Those are excellent! I'm very impressed. I have made an observation tower and scoring towers out of paper/cardboard. I never thought of doing reduced depth. I think buildings out of cardboard can be done well. Unforntuately it doesn't seem as if many have tried the product in question.


----------



## RiderZ (Feb 19, 2007)

*!!!*

I prefer the plastic buildings.Although the card stock buildings can be made to look good also.Got all mine off eBay.Few years back an eBay user had a lot of nice track buildings he assembled & painted.Wish I had bought more!!!







[/URL][/IMG]







[/URL][/IMG]


----------



## TUFFONE (Dec 21, 2004)

The cardboard buildings are probably O.K. It's all about the nostalgia of the old plastic buildings to me. I have lots of them on my layouts...all the vintage plastic type. I like to detail them a bit to make them look a little more realistic, but what I wan't to see is again nostalgia. I want the things that I looked at years ago in the Christmas catalogs, the AHC catalogs, and all the different slot car and model magazines or dealer catalogs. The cardboard buildings will never achieve that look or feel. Some of the older buildings have much higher price tags,especially the rebuilt and detailed structures. Try and find old ones that aren't broken,yellowed,or glue bombs. That can be a tough thing.


----------



## Dslot (Sep 2, 2007)

TUFFONE said:


> ... It's all about the nostalgia of the old plastic buildings to me. ... I want the things that I looked at years ago in the Christmas catalogs, the AHC catalogs, and all the different slot car and model magazines or dealer catalogs.


I agree - the nostalgia appeal of the old designs is tremendous, but in ten years of looking on e-Bay and at train shows, I've only been able to find one or two at what I thought were reasonable prices. 

Designing custom printed buildings is cheap (as long as you have the computer and the graphics software already), and it's fun. 



> The cardboard buildings will never achieve that look or feel.

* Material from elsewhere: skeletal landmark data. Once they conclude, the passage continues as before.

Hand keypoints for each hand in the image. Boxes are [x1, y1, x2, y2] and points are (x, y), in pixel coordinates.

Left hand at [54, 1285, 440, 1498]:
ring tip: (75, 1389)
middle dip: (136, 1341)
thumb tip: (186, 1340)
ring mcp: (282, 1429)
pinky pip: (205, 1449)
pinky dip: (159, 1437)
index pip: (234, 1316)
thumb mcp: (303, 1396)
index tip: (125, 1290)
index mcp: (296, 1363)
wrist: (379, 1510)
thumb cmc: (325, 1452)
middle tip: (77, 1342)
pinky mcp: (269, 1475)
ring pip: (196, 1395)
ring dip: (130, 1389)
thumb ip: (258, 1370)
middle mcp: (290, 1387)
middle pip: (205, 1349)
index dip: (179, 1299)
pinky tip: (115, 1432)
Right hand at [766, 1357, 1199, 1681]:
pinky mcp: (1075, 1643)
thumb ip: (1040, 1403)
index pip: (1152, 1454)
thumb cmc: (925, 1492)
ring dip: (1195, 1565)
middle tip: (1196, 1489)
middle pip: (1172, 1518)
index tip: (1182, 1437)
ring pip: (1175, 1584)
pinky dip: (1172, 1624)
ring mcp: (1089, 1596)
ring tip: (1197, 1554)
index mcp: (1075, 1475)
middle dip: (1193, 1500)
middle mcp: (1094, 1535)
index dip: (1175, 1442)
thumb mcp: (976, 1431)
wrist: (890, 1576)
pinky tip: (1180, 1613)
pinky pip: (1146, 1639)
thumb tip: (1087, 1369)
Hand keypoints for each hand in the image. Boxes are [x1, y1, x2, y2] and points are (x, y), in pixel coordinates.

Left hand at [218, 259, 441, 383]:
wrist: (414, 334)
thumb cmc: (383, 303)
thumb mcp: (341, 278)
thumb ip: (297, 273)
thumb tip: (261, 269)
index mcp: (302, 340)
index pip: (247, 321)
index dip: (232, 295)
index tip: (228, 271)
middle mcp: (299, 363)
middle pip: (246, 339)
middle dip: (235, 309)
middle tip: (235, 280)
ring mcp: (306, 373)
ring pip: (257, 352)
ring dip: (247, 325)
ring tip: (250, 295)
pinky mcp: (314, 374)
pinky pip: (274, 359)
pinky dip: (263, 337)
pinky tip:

 Hmmm, that sounds like a challenge. I've often wondered how close I could come if I set out to duplicate one of the classic buildings with printed paper. The catch is, to get the measurements right, I'd have to work from a building I already have; but if I have it, there's no incentive to build it. There's also the insoluble problem of the small 3D accessories, such as the figures, tires, tools and machines, TV cameras, loudspeakers, furniture, fixtures, etc., that are such a big part of the nostalgic coolness of the buildings. 



> Try and find old ones that aren't broken,yellowed,or glue bombs.


Yeah, but ... those are the only ones that are affordable.:freak:

-- D


----------



## foxkilo (Mar 27, 2008)

For cardboard buildings just have a look here, they are under the header "Gebäude & Deko":
http://www.carrera4fun.de/
I know the side is in german but the buildings are grand. The only spoiler is you have to down scale them during printing because they are mainly 1/32 scale. Some are cut out versions of Carrera, Faller or Herpa buildings. Some are made after the real stuff. Anyway it is a really unexpensive way to create scenery. For the detailing rest you have to go through the offerings for the railroad afficionados or the military modelling. For example you get for fairly small change an airfield tower in 1/72 from Airfix which will make great jury and time keeper stand. Or the RAF rescue set of the same make. Airforce ground crews one can turn into mechanics and so on. One has to look around.


----------



## slotcardan (Jun 9, 2012)

......


----------